Scrum est une méthode de gestion de projet très intéressante. Pour mon premier article à son propos, je vais vous la présenter rapidement, et vous parler de l’un de ses concepts-clés : les sprints.

Scrum est une méthode agile qui ne se focalise pas spécialement sur les techniques de développement, mais plutôt sur l’organisation de projet et la gestion d’équipe. C’est une méthode moderne qui a fait ses preuves dans de nombreuses circonstances.

Présentation des rôles

L’image suivante présente d’une manière assez synthétique les différents rôles qui interviennent dans une équipe Scrum :

Scrum

(image © Avangel, Wikipedia)

  • Le directeur de produit : (aussi appelé Product Owner) Je préfère utiliser le terme de chef de projet fonctionnel. Son rôle est de présenter à l’équipe les fonctionnalités qu’elle devra développer, et de transmettre l’ordre de priorités. Il opère un suivi régulier avec l’équipe de développement, et remonte régulièrement les informations d’avancement au client.
  • Le Scrum Master : C’est un personnage très spécial qui prend en charge tous les aspects non techniques pour « protéger » l’équipe, particulièrement pendant les périodes de sprint (voir plus bas). Toutes les requêtes doivent passer par lui, pour s’assurer du respect de la méthode. C’est un rôle qu’on pourrait approcher de celui que je tiens – en tant que directeur technique – vis-à-vis de mes développeurs (hormis que je gère en plus des aspects techniques comme la validation des spécifications techniques).
  • L’équipe de développement : La théorie voudrait que l’équipe soit auto-gérée, et que ses membres prennent eux-mêmes leurs décisions de manière collégiale. D’expérience, j’ai rarement vu une équipe fonctionner correctement quand on la laisse faire ce qu’elle veut. Pour que ça fonctionne, il faut avoir des développeurs très compétents, avec de l’expérience, et surtout qui apprécie les contacts humains. Et malheureusement, toutes les équipes ont leurs stagiaires, leurs pas-très-bons-techniquement ou leurs autistes…

Les sprints

Au coeur de Scrum, il y a la notion de sprint. Le principe est de définir un lot de fonctionnalités à développer, puis de partir dans une phase de développement de durée « raisonnable » (2 à 4 semaines). Évidemment, l’ensemble des fonctionnalités doit avoir été prévu pour pouvoir être développé dans ce laps de temps.

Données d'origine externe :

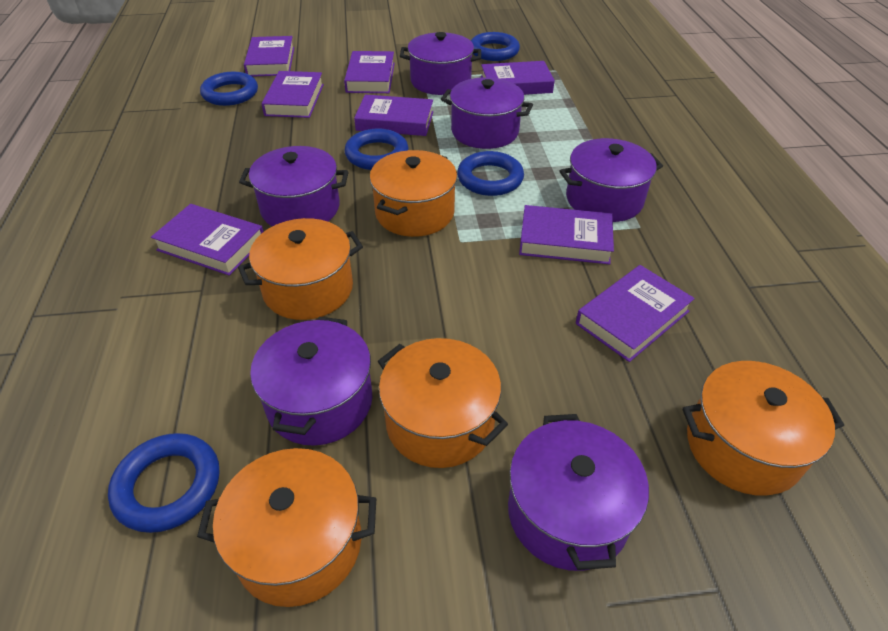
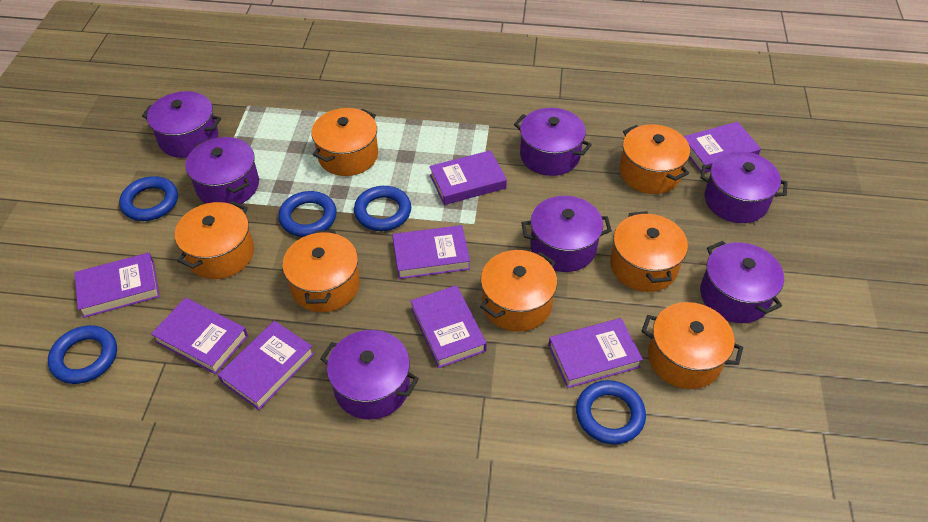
orange pot: 5 -> 7
purple pot: 6 -> 7

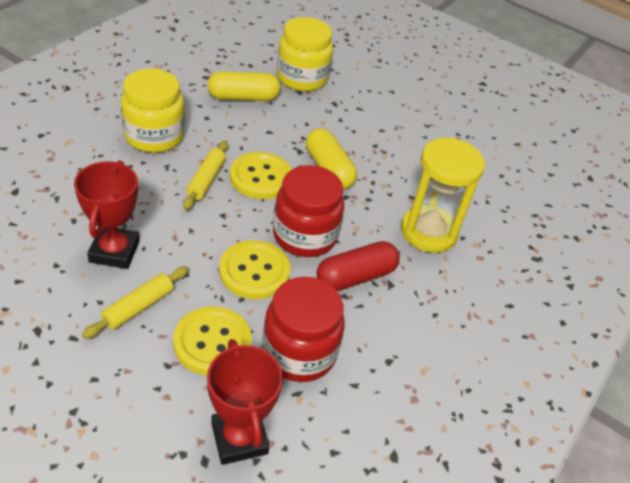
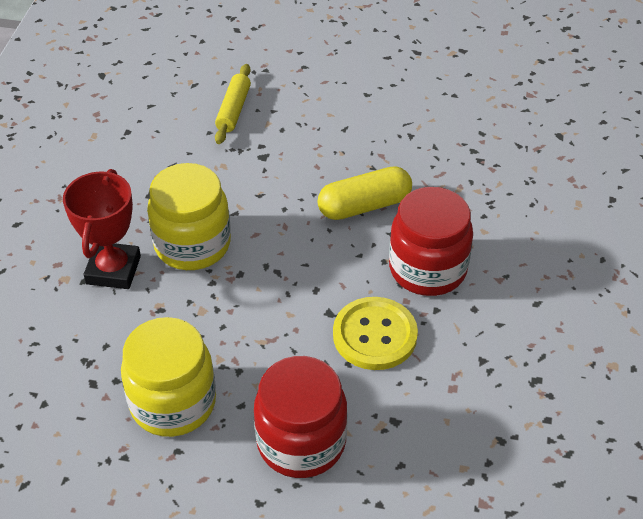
red capsule: 1 -> 0
red trophy: 2 -> 1
yellow button: 3 -> 1
yellow capsule: 2 -> 1
yellow hourglass: 1 -> 0
yellow rolling pin: 2 -> 1

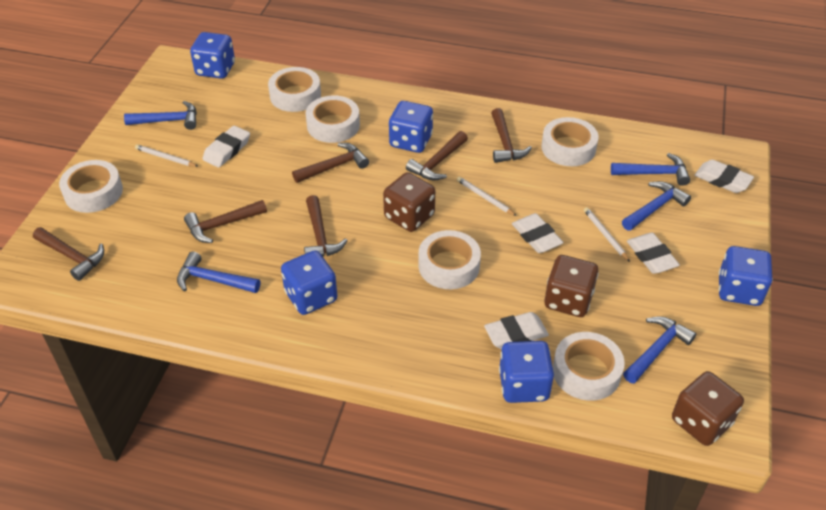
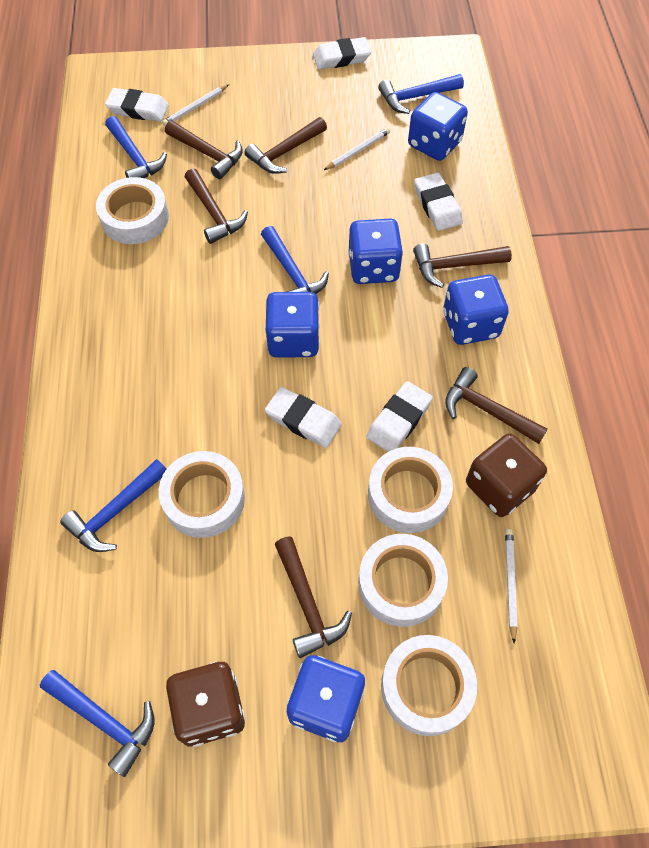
brown dice: 3 -> 2
white tape: 6 -> 5

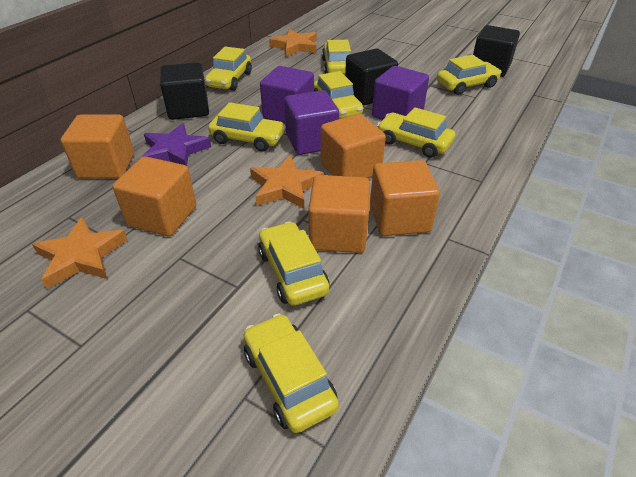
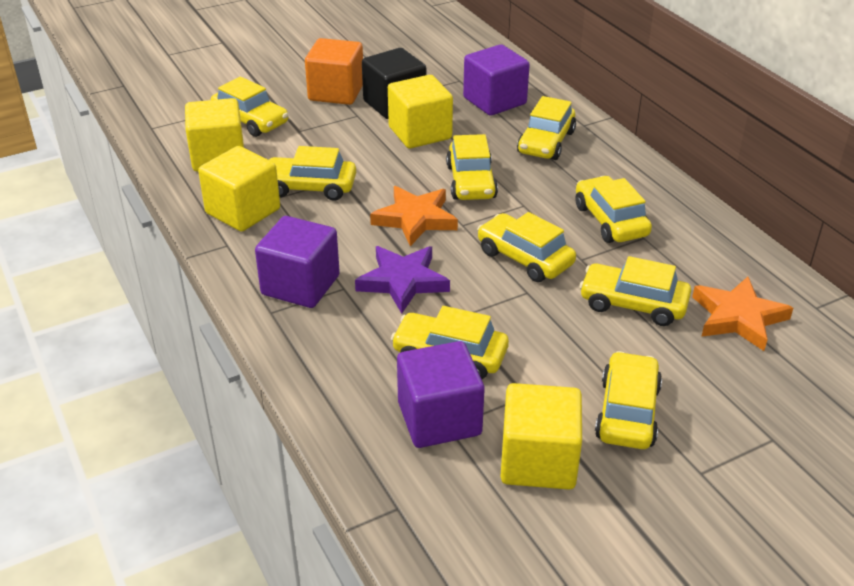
black cube: 3 -> 1
orange cube: 5 -> 1
orange star: 3 -> 2
yellow car: 8 -> 9
yellow cube: 0 -> 4

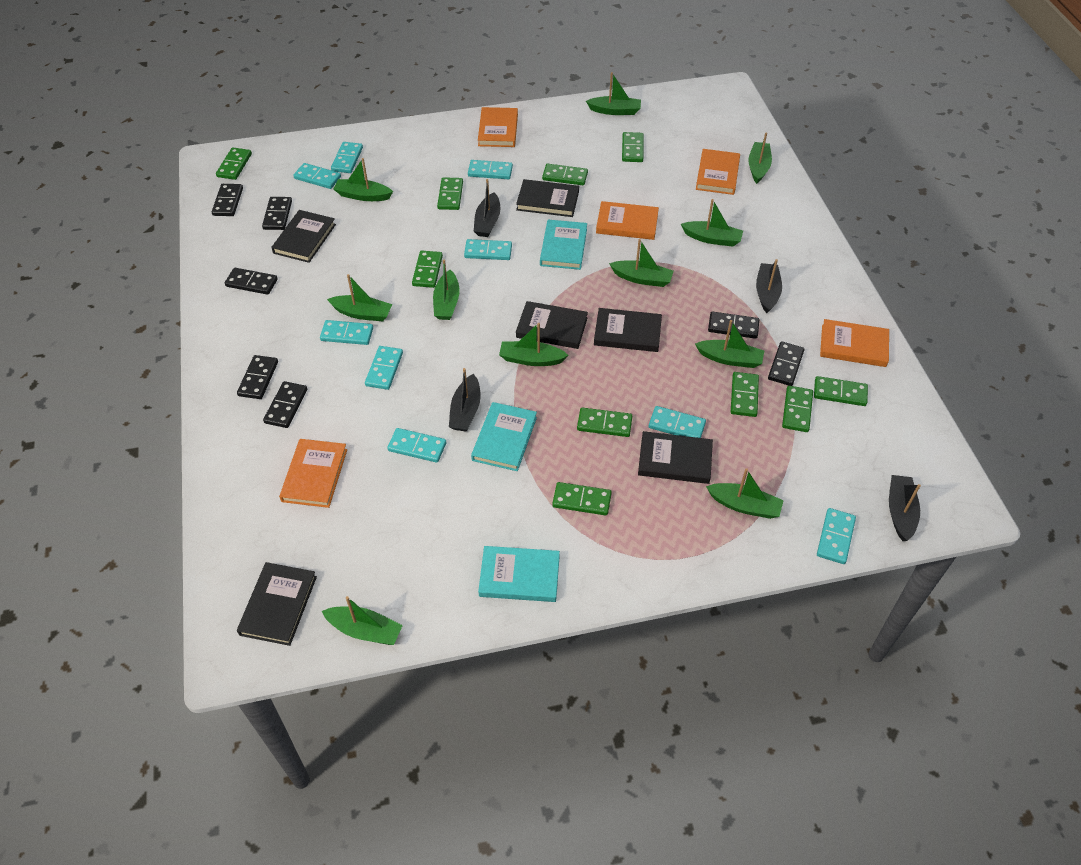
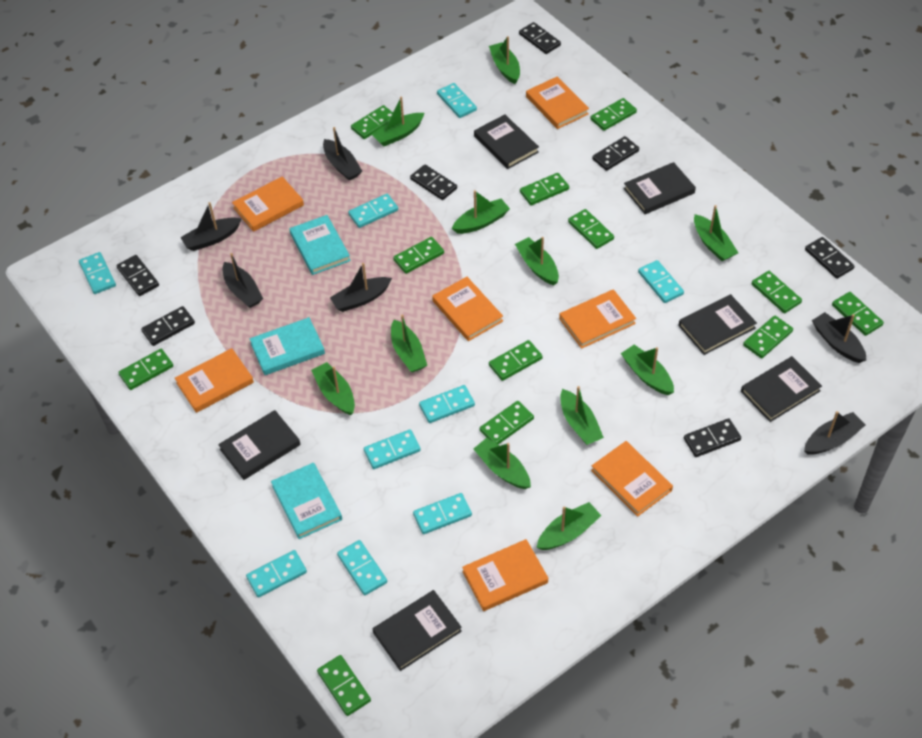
black boat: 4 -> 6
green domino: 10 -> 12
orange book: 5 -> 7

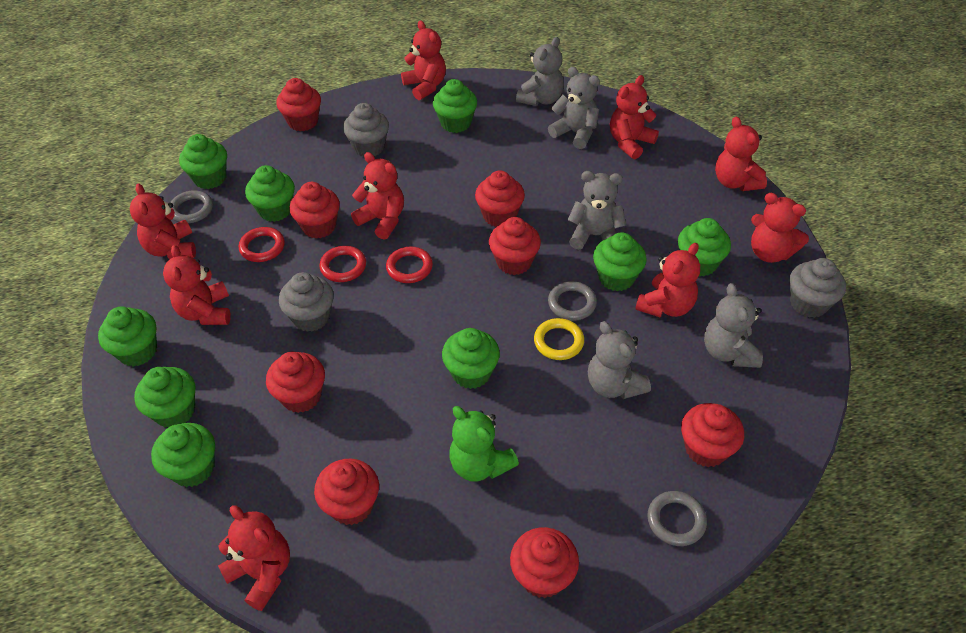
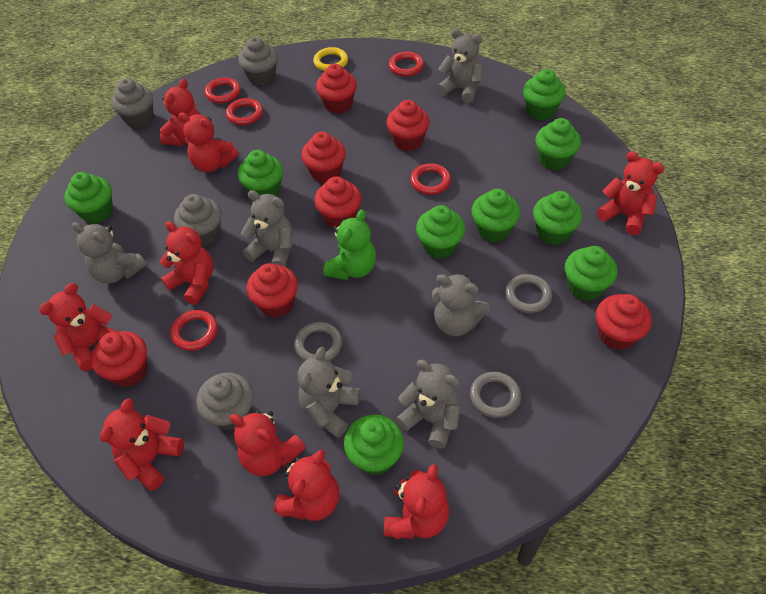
grey cupcake: 3 -> 4
grey teddy bear: 5 -> 6
red cupcake: 8 -> 7
red ring: 3 -> 5

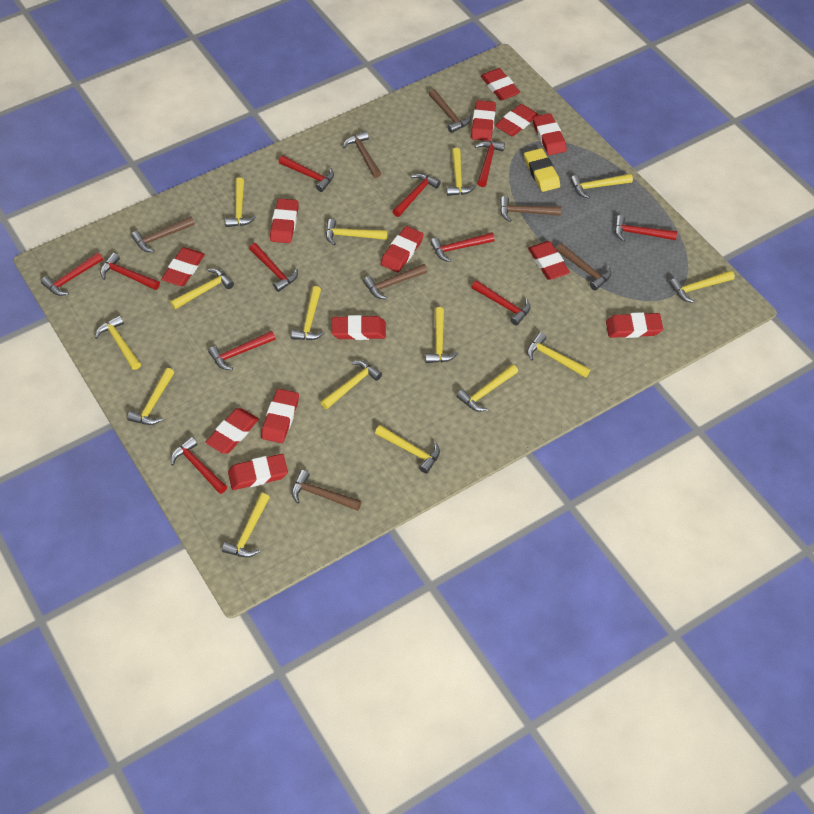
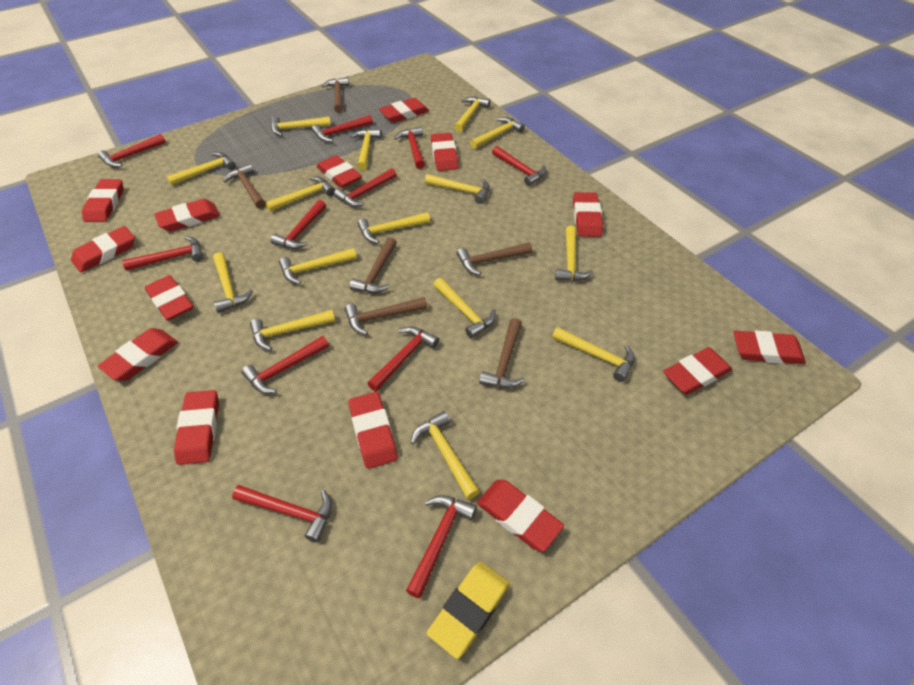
brown hammer: 7 -> 6
red eraser: 13 -> 14

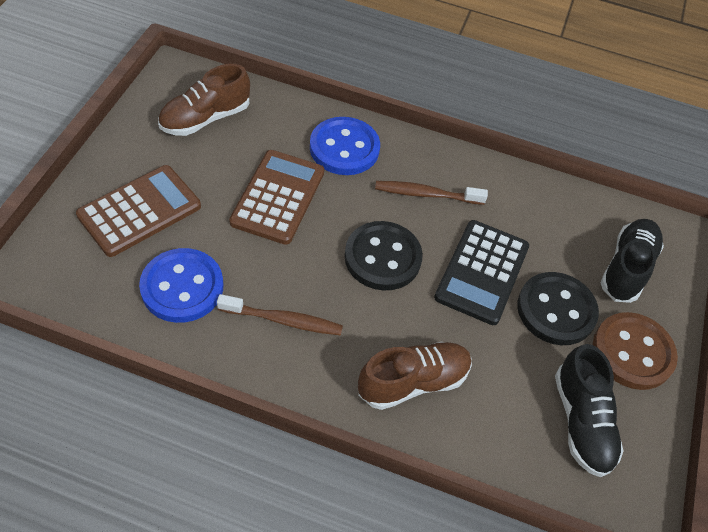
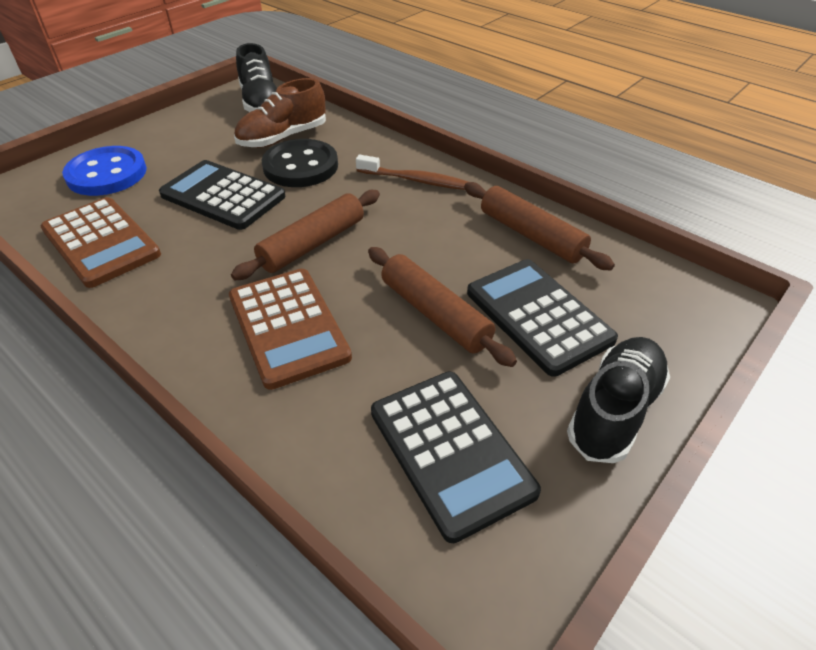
black button: 2 -> 1
black calculator: 1 -> 3
blue button: 2 -> 1
brown button: 1 -> 0
brown rolling pin: 0 -> 3
brown shoe: 2 -> 1
brown toothbrush: 2 -> 1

L’important dans cet exercice, c’est de bien comprendre – et surtout faire comprendre aux autres acteurs – qu’une fois qu’on a défini la liste des fonctionnalités et qu’on a écrit les spécifications fonctionnelles, on entre dans une phase de quelques semaines pendant laquelle il est absolument interdit de changer les objectifs de développement. Cela a pour effet de pousser les clients à bien spécifier leurs besoins, car une fois que le sprint est lancé, il n’est pas possible d’ajouter de nouvelles fonctionnalités ni de changer l’ordre de priorité.